Wenn die AfD in Sachsen über 27 Prozent bekommen hat mit der CDU über 60% rechtskonservstiv und die Linke nur noch knapp über 10, muss uns Linke das zu denken geben.

War die Linke früher nicht die Alternative zum Establishment – ja früher…..! .. Und weil Protest im Osten auch immer latent Protest gegen den etablierten Westen ist, übernimmt die AfD jetzt diese Funktion.

Der Niedergang der großen Parteien, vor allem die der SPD, hätte zusätzlich beste Bedingungen geboten, sich endlich zu profilieren. Stattdessen stagniert die LINKE von kommunal bis kontinental, vielerorts verliert sie und verliert sich dabei.

… hat das tatsächlich nur mit internen Auseinandersetzungen über die Aufstehen-Bewegung und über die Migrationspolitik zu tun, mit Differenzen in der Bewertung der EU, mit linken Konkurrenzkandidaturen, und vor allem mit einer internationalen Krise der Linken in Zeiten einer rechtspopulistischen Offensive.

DIE LINKE schafft es über ihre treue Anhängerschaft hinaus nicht, das Gefühl zu vermitteln, dass sie einen relevanten Beitrag zur Lösung dringender Zukunftsfragen leisten kann.

Vom Status einer linken Volkspartei im Osten Deutschlands entfernt sie sich immer mehr und steht dabei immer mehr am Rande der politischen Auseinandersetzungen.
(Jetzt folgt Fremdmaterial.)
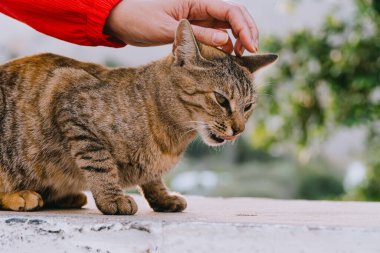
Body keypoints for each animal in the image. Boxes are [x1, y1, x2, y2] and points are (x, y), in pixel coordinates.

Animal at [0, 19, 278, 214]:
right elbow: (99, 162)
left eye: (248, 106)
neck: (172, 139)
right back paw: (23, 195)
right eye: (221, 100)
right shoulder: (69, 100)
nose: (239, 129)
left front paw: (162, 197)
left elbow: (152, 178)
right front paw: (112, 197)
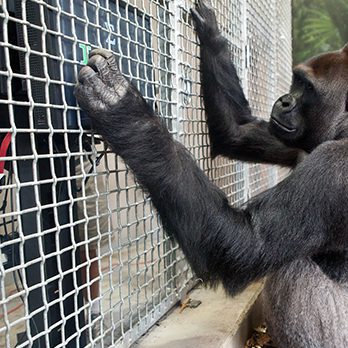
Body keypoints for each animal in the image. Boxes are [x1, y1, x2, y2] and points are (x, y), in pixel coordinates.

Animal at [75, 0, 348, 346]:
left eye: (308, 88)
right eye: (297, 81)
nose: (285, 101)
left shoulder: (335, 167)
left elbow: (242, 246)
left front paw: (122, 109)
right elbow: (236, 131)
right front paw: (212, 35)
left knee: (295, 268)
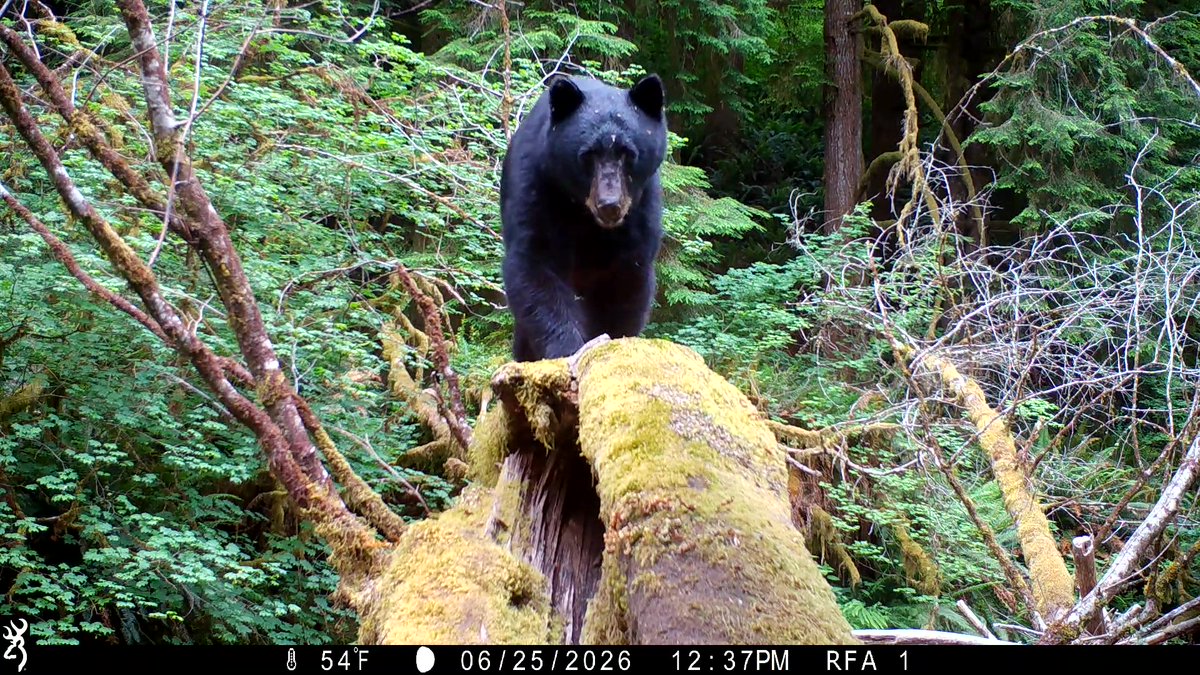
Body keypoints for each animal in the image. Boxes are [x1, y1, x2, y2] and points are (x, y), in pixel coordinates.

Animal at [499, 73, 669, 362]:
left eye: (628, 153)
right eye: (588, 155)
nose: (609, 205)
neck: (585, 216)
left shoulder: (641, 209)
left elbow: (628, 280)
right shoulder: (537, 185)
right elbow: (535, 267)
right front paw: (567, 348)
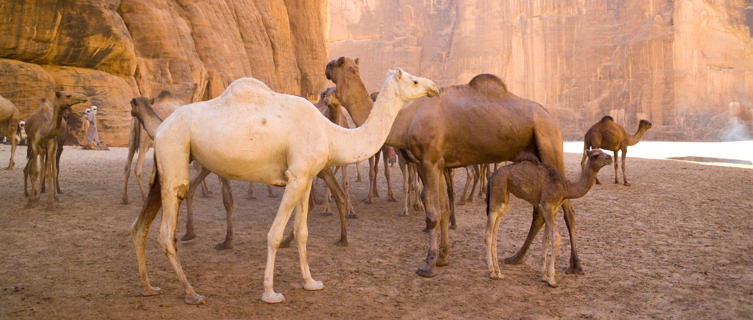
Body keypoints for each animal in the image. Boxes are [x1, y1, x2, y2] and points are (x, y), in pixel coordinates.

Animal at [131, 68, 438, 304]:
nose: (434, 87)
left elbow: (302, 233)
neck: (330, 133)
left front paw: (310, 282)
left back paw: (148, 287)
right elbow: (275, 233)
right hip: (174, 152)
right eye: (413, 81)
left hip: (164, 164)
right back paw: (191, 292)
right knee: (165, 232)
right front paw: (270, 292)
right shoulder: (297, 176)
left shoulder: (305, 177)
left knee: (138, 226)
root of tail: (160, 128)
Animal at [324, 57, 580, 278]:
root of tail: (551, 118)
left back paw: (574, 265)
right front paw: (443, 258)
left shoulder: (428, 161)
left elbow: (433, 213)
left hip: (550, 146)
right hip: (533, 159)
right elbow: (444, 209)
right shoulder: (437, 163)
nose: (326, 67)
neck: (405, 120)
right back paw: (516, 257)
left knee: (567, 208)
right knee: (539, 212)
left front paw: (428, 265)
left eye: (339, 63)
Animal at [482, 150, 612, 288]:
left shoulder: (553, 210)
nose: (610, 158)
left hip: (504, 198)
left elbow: (547, 239)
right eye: (596, 155)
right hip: (497, 193)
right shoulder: (546, 205)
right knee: (488, 233)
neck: (565, 187)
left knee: (495, 231)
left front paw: (544, 276)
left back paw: (499, 272)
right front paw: (552, 279)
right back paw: (492, 273)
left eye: (602, 151)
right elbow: (556, 237)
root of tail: (492, 176)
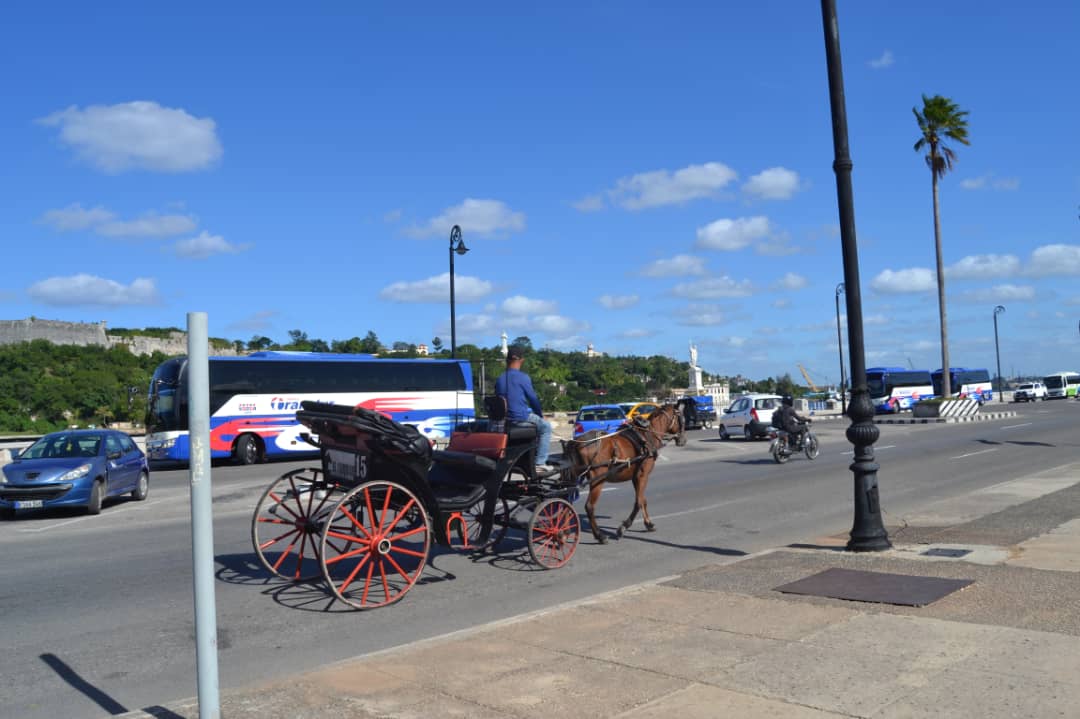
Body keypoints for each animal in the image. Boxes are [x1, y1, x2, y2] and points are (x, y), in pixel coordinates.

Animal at [561, 403, 686, 544]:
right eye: (681, 419)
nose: (683, 440)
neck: (647, 436)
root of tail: (577, 442)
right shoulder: (642, 476)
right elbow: (638, 502)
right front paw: (624, 527)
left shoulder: (635, 477)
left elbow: (643, 500)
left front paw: (648, 523)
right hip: (597, 480)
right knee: (589, 506)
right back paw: (599, 535)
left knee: (567, 500)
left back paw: (564, 531)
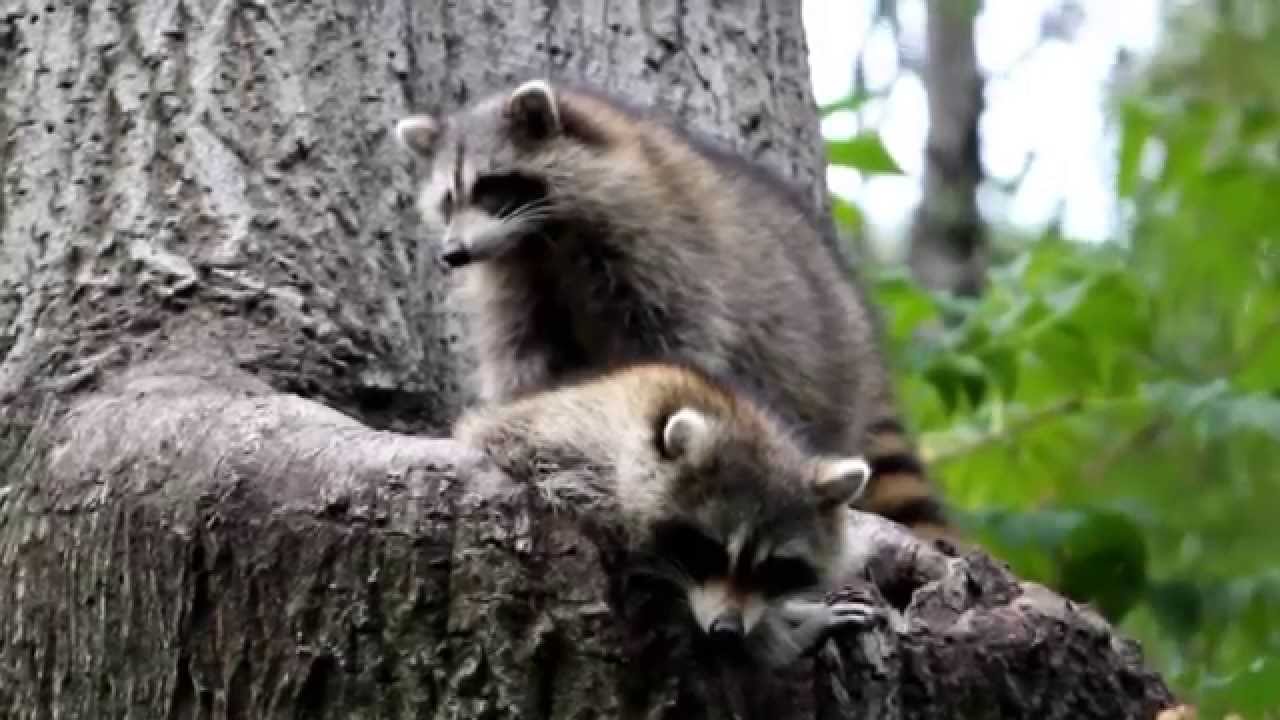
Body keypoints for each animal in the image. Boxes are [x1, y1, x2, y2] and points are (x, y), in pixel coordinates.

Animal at [396, 79, 949, 538]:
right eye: (447, 201)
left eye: (490, 187)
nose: (452, 254)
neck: (539, 238)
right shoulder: (515, 281)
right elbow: (523, 358)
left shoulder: (662, 246)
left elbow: (674, 346)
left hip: (814, 362)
Die gesellschaftliche Frontlinie verläuft derzeit für viele zwischen Grünen und AfD. Da ist es ein sehr weiter Weg hin zu jenen neuen linken Mehrheiten, um die wir jetzt allerorts kämpfen wollen.

Wir brauchen keine Generalüberholung von etwas, das es gar nicht offensichtlich gibt: linke Politik.

… denn wie bei anderen politischen Parteien und Ideologien gibt/gab es auch links zwei Grundströmungen. „Links“ war ursprünglich immer mit dem Anspruch auf soziale Gerechtigkeit verbunden, Arbeitnehmerrechten, Sozialsystemen etc. Es gab aber auch immer den oft viel mächtigeren Flügel der sogenannten „Salonlinken“, denen eine unbürgerliche Lebensweise und ein antinationaler Gestus wichtig war, die aber aufgrund ihres Status nicht von den sozialen Fragen betroffen waren. Nur aus einer Art herablassendem Almosendenken heraus hat sich dieser Flügel der Armen und Geknechteten angenommen und natürlich auch, weil man die „Massen“ als Machtbasis brauchte. Seit die ehemals Konservativen nun nur noch neoliberal und wirtschaftsorientiert denken, haben sie den Bohémiens so viel Spielwiese gegeben, dass sie das „Pack“ nun nicht mehr brauchen….

Aber vielleicht wird DIE LINKE mit einer klaren Ausrichtung ja erfolgreicher, als ich glaube. Dagegen hätte ich wahrlich nichts. Denn dass die Fahrt gegen die Wand gestoppt werden muss, ist mehr als klar.

„Der Mensch lebt nicht von Brot allein, besonders wenn er keines hat. Hat er es, dann ist der Traum des Mehr erst recht fällig und rot (Bloch, 1932).